It was interesting to hear at a recent meeting that learners were requesting that more resources were available on the VLE. It was apparent that they appreciated that their teachers were placing the resources on the VLE, making them available at a time and place to suit the learner.
This doesn’t surprise me, the lack of activities and resources on an institutional VLE is one area that often comes up in learner feedback. I remember a (fair) few years ago talking to the e-learning people at a large university and they said that 80% of their support calls were from students unable to find their course or resources on the VLE; the reason they couldn’t find them was that they didn’t exist, their lecturer either didn’t have a course on the VLE or hadn’t uploaded any resources.
It’s a simple thing to have a course on the VLE and upload all the resources you use to it, it also supports learners to add extra resources, links to ebooks for example, links to useful websites, RSS feeds from relevant news sites. You could embed YouTube videos, presentations from Slideshare, Prezis and so on.
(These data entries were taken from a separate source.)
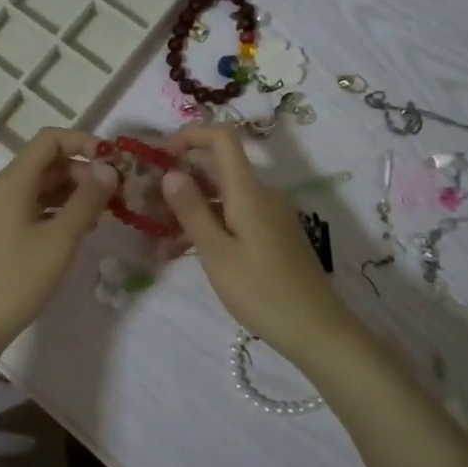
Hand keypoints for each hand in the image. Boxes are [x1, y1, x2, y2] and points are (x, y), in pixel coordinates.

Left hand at [0, 129, 117, 358]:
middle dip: (82, 171)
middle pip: (45, 163)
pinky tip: (77, 229)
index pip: (49, 140)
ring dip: (71, 192)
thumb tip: (107, 168)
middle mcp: (0, 189)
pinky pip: (30, 207)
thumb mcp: (60, 239)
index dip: (83, 142)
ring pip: (39, 186)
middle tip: (115, 194)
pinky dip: (56, 210)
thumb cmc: (17, 279)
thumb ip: (86, 200)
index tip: (113, 162)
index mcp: (11, 182)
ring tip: (103, 213)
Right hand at [160, 124, 362, 366]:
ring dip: (191, 211)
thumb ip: (191, 210)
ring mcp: (270, 214)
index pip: (222, 137)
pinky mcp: (273, 234)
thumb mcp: (216, 252)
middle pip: (218, 168)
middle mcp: (262, 194)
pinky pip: (235, 217)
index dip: (189, 135)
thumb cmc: (261, 290)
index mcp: (248, 190)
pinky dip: (209, 227)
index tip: (160, 155)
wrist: (317, 330)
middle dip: (181, 181)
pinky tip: (185, 254)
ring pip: (222, 197)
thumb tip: (170, 172)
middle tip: (150, 206)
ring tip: (159, 243)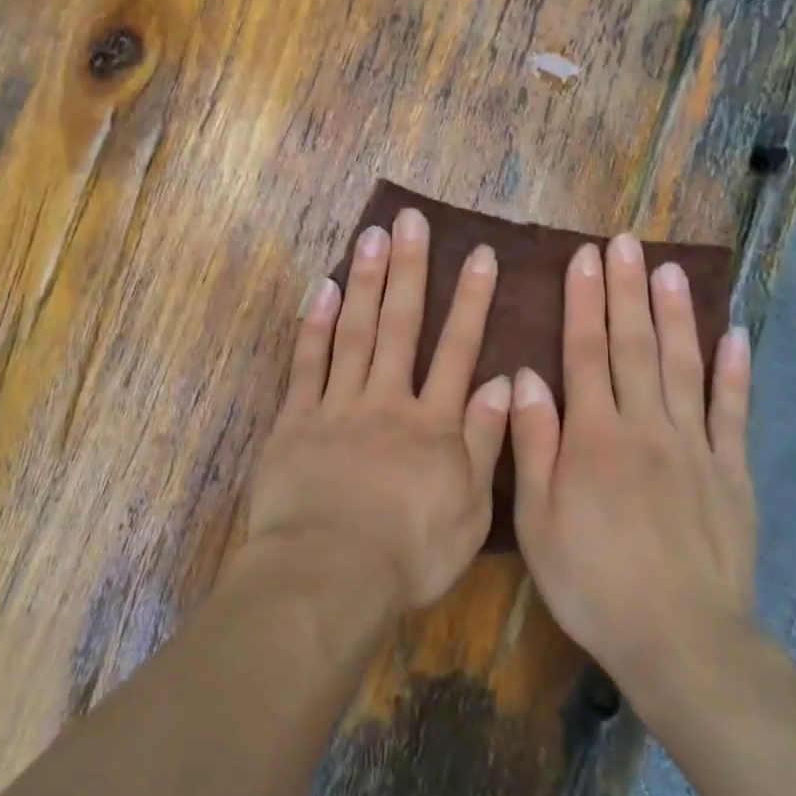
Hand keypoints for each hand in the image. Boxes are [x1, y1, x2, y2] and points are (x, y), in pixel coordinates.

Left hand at [246, 207, 511, 618]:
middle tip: (409, 220)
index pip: (457, 349)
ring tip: (370, 236)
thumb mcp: (469, 510)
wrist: (329, 575)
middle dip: (408, 269)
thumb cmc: (408, 554)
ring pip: (354, 331)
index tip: (478, 254)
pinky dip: (313, 324)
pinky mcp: (296, 419)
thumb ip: (484, 443)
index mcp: (432, 424)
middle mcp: (386, 400)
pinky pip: (306, 363)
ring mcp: (337, 405)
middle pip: (400, 325)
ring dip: (364, 281)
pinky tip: (320, 287)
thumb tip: (500, 382)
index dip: (469, 300)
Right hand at [508, 233, 755, 689]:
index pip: (585, 352)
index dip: (583, 301)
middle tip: (625, 242)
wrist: (679, 639)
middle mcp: (645, 427)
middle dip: (626, 290)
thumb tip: (525, 377)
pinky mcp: (732, 473)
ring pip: (684, 365)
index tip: (584, 258)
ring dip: (676, 314)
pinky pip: (733, 412)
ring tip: (671, 269)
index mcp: (594, 436)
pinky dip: (734, 371)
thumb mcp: (537, 520)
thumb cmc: (592, 580)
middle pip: (634, 345)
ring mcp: (695, 447)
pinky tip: (735, 335)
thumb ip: (532, 444)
It’s also an opportunity to add further resources, to inspire learners, stretch them, add challenges, embed maths and English
Of course there is a “danger” that if you only upload resources to the VLE that it becomes just a repository of files, and the inevitable scroll of death. I do think that you should think of this “stage of VLE development” as the initial stage, the first stage, the start of the journey that will end with a VLE course that is engaging, interactive and a really useful tool for learning.